> [Teks Ekstraksi]
★ ★ ★ ★

Situasi serupa masih juga dialami hingga saat ini. Orang bisa menerima Warta Sukacita dengan sukacita. Sebaliknya, yang lain menolak Warta Sukacita, bahkan membencinya.
Ia tidak layak bagi-Ku. Santo Lukas mengungkapkan tuntutan yang jauh lebih keras dan radikal, “Jikalau seorang datang kepada-Ku dan ia tidak membenci bapanya, ibunya, isterinya, anak-anaknya, saudara-saudaranya laki-laki atau perempuan, bahkan nyawanya sendiri, ia tidak dapat menjadi murid-Ku.” (Luk. 14:26).
Sabda-Nya sangat keras, bahkan terkesan bertentangan dengan perintah keempat: mengasihi dan menghormati bapa-ibu (Mrk. 7:10-12; Mat. 19:19). Terlebih, dalam keadaan kesulitan sosio-ekonomi, politik, kesehatan, keamanan – persekusi, pengkhianatan, bahkan pembunuhan. Sering dalam situasi sulit orang hanya memperhatikan keselamatan diri sendiri dan keluarga intinya saja.
Yesus mau menekankan bahwa Kabar Sukacita, Injil, menjadi tolok ukur tertinggi dalam hidup. Tolok ukur yang ditetapkan-Nya adalah semakin hilangnya mentalitas individualistik, hanya mementingkan diri dan lingkaran seputar diri sendiri.
Dampak buruk mentalitas ini: hancurnya solidaritas di antara anggota komunitas iman dan pewartaan Kabar Sukacita menjadi tidak mungkin. Maka, Ia membongkar pemahaman sempit tentang kasih dan penghormatan pada keluarga inti.
Perintah keempat diinterpretasikan sesuai dengan kehendak Allah, yakni hidup dalam persaudaraan kasih. Lalu, siapa yang menjadi ibu Yesus dan saudara-saudariNya?
Saat orang banyak duduk mengelilingi Yesus, mereka berkata, “Lihat, ibu dan saudara-saudara-Mu ada di luar, dan berusaha menemui Engkau.”
Jawab Yesus, “Siapa ibu-Ku dan siapa saudara-saudara-Ku?” Ia melihat kepada orang-orang yang duduk di sekeliling-Nya itu dan berkata “Ini ibu-Ku dan saudara-saudara-Ku. Barangsiapa melakukan kehendak Allah, dialah saudara-Ku laki-laki, dialah saudara-Ku perempuan, dialah ibu-Ku” (bdk. Mrk 3:32-35).

★ ★ ★ ★

> [Materi yang Disediakan]
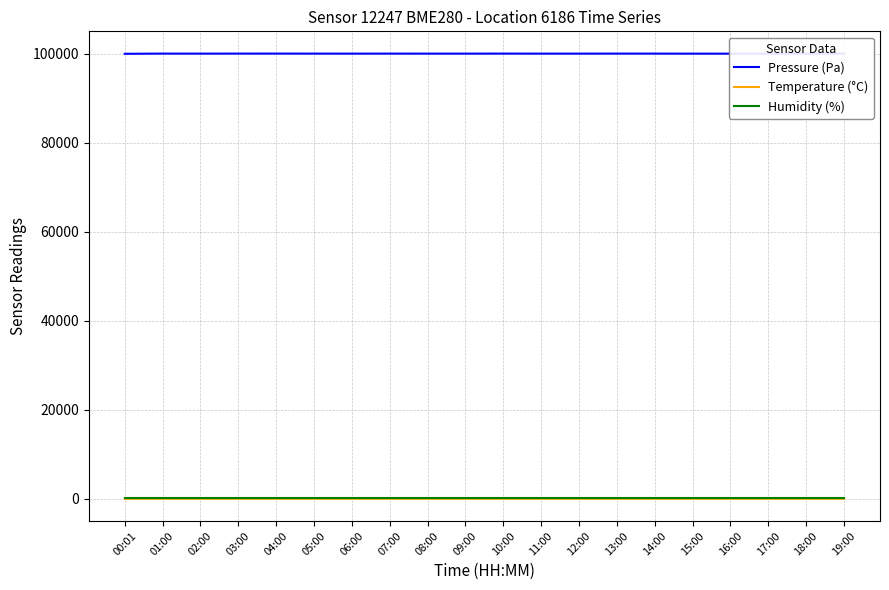

Which series has the widest spread of values?

Pressure (Pa)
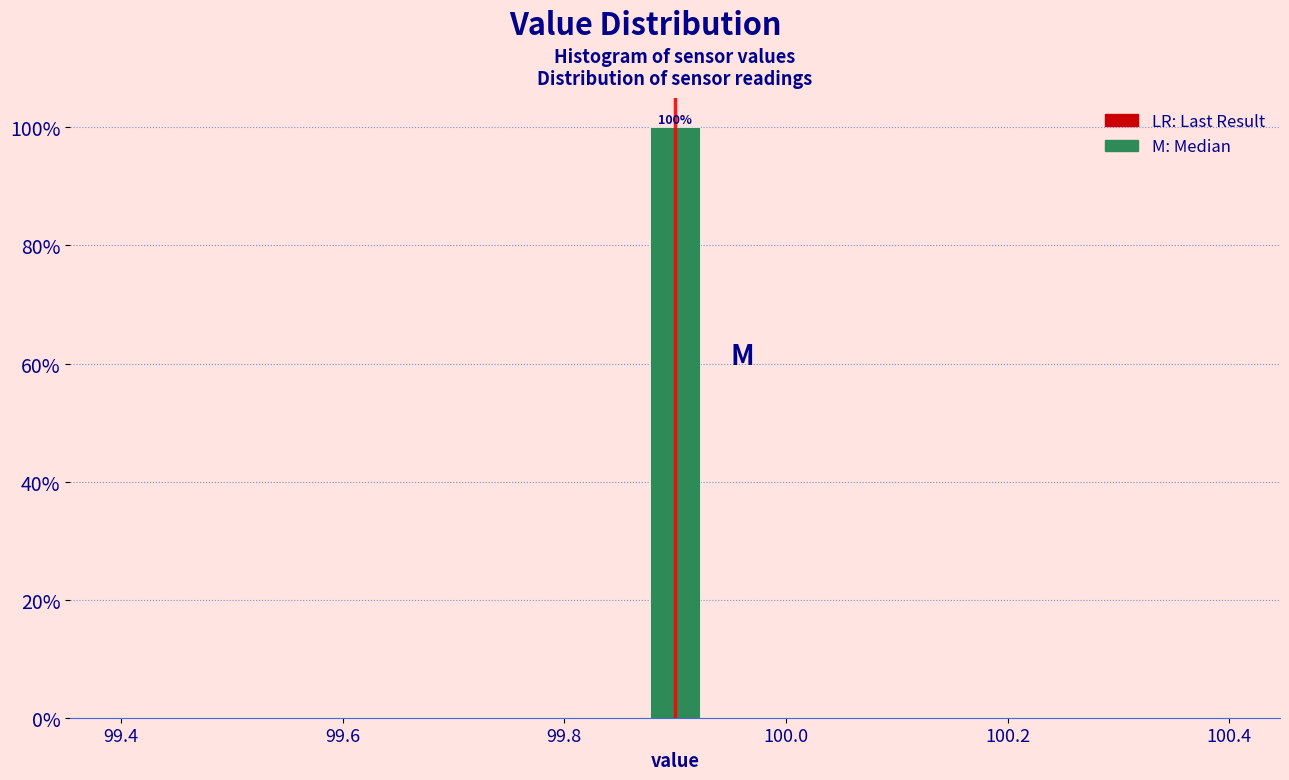

Read against the x-axis, roughly where is the centre of the tallest bar?

99.90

★ ★ ★ ★

> [Tugas]
Tuliskan kembali bagian teks renungan, mulai dari "Dampak buruk mentalitas" dan terus sampai "pada keluarga inti.", tanpa mengubah satu kata pun. Materi ini diambil dari sumber yang berbeda.

> [Kotak Jawaban]
Dampak buruk mentalitas ini: hancurnya solidaritas di antara anggota komunitas iman dan pewartaan Kabar Sukacita menjadi tidak mungkin. Maka, Ia membongkar pemahaman sempit tentang kasih dan penghormatan pada keluarga inti.